Am Donnerstag, 22. Januar 2009 02:33 schrieb Michael Litchard:

> splitWith' :: (a -> Bool) -> [a] -> [[a]]

> splitWith' p x = case takeUntil p x of

> [] -> []

> x' -> subset : splitWith' p x''

> where (subset, x'') = break p x'

> where takeUntil :: (a -> Bool) -> [a] -> [a]

> takeUntil p' = takeWhile q

> where q x = not (p' x)

>

> It doesn't give me the right behavior though.

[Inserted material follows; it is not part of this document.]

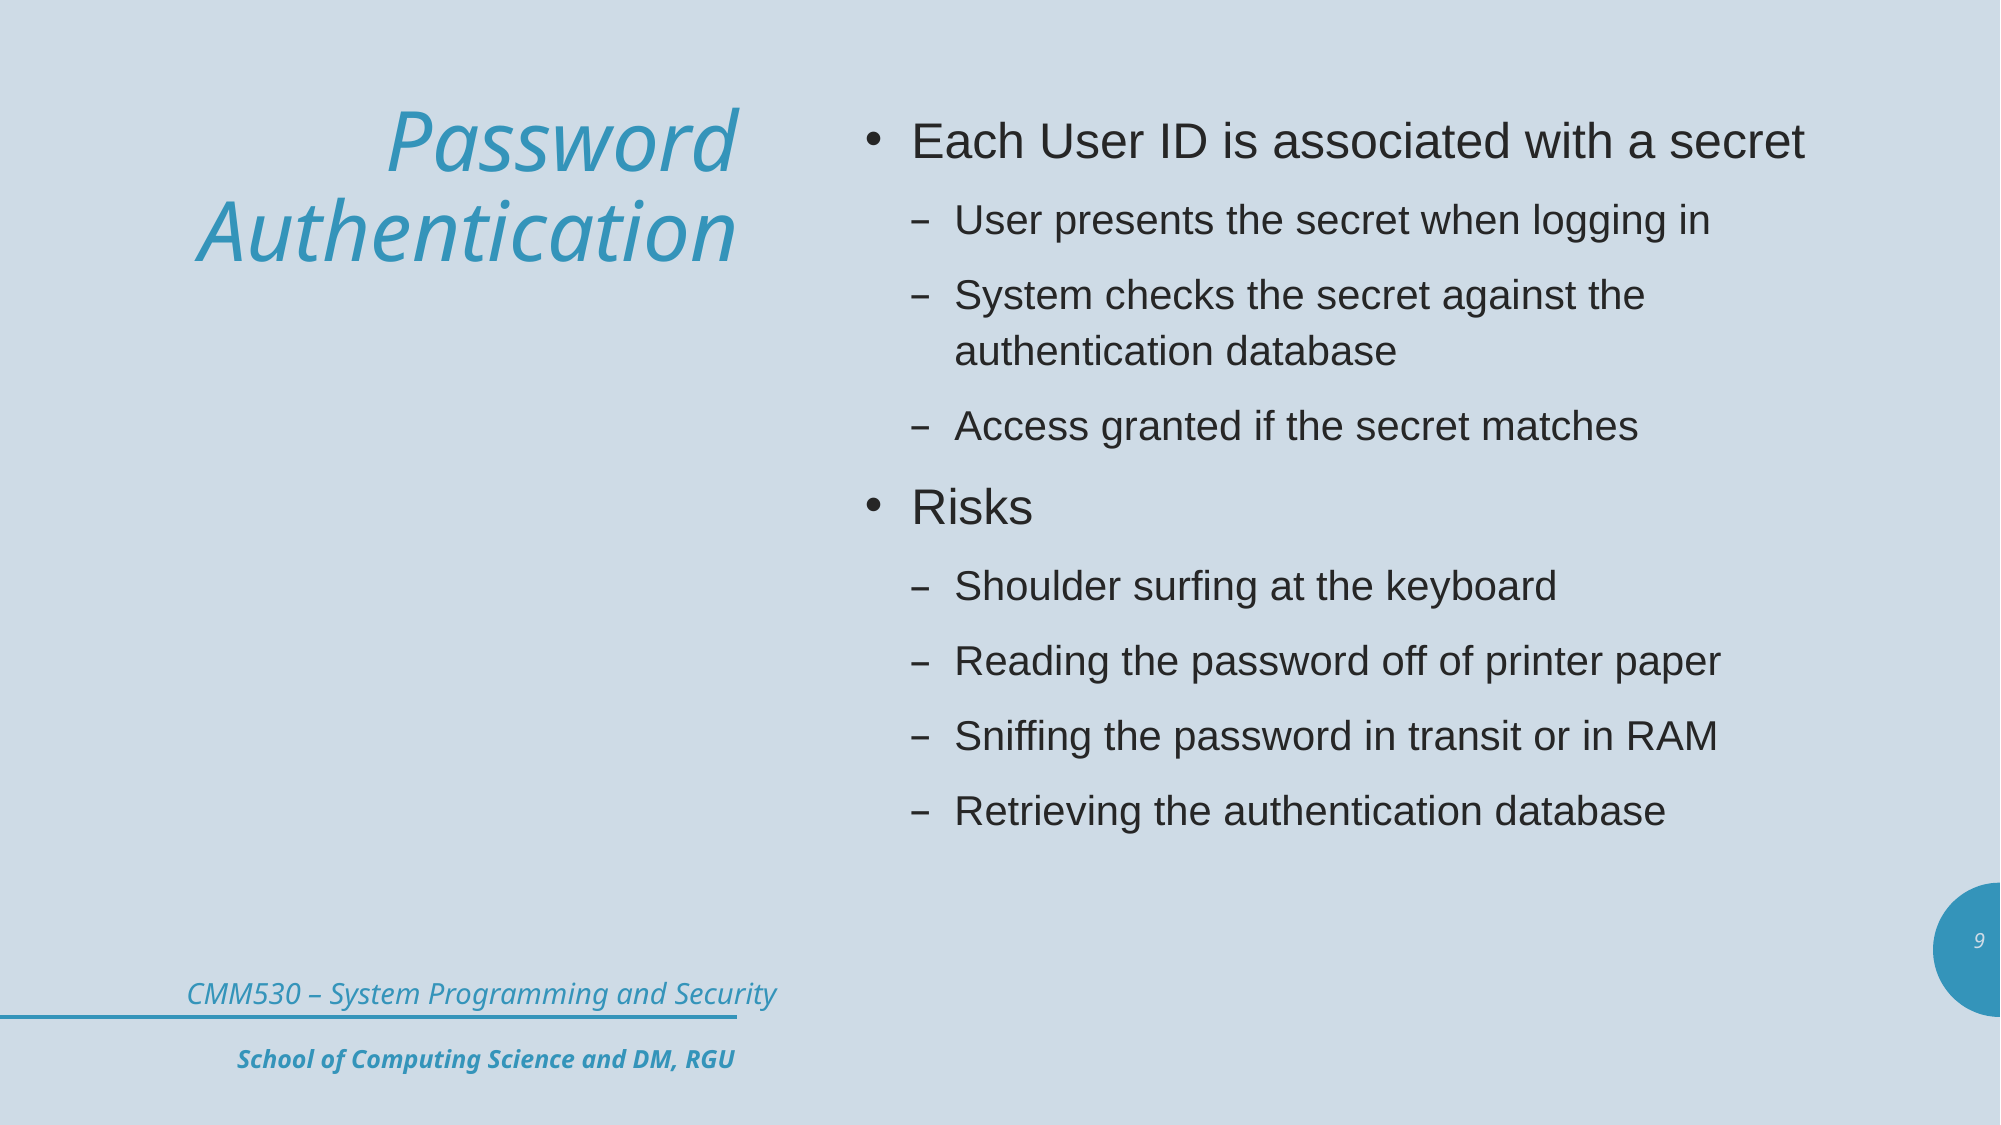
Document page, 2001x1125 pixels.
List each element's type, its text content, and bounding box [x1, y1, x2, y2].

list Each User ID is associated with a secret User presents the secret when logging in System checks the secret against the authentication database Access granted if the secret matches Risks Shoulder surfing at the keyboard Reading the password off of printer paper Sniffing the password in transit or in RAM Retrieving the authentication database [849, 93, 1875, 1022]
title Password Authentication [125, 91, 754, 905]
slide_number 9 [1933, 904, 2000, 980]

> It should work like this:

> splitWith' odd [2,2,1,4,4,3,6,6,5]

> [[2,2],[4,4],[6,6]]

> but it works like this instead

> [[2,2]]

>

> I'm pretty sure I modeled splitWith' on words, which is what the

> exercise indirectly suggests.

> Can someone help me step through this code to figure out what's wrong.

> It looks right to me.

takeUntil odd [2,2,1,4,4,3,6,6,5]

gives [2,2], so the second branch is taken, next break odd [2,2] is

calculated. Since this list doesn't contain any odd numbers,

break odd [2,2] == ([2,2],[]), so subset = [2,2], x'' = [] and

subset : splitWith' p x'' reduces to [2,2] : splitWith odd [], which of course

is [2,2] : [] = [[2,2]].

Your code never touches anything behind the first odd number. To rectify that,

instead of takeUntil, you need a function which returns two parts, the

initial segment of the list until the first odd number and the part following

the first odd number (if there is any). Then your result would be

(first part) : splitWith' p (second part). You already use the relevant

function, albeit in the wrong place.

>

>

> Michael Litchard

HTH,

Daniel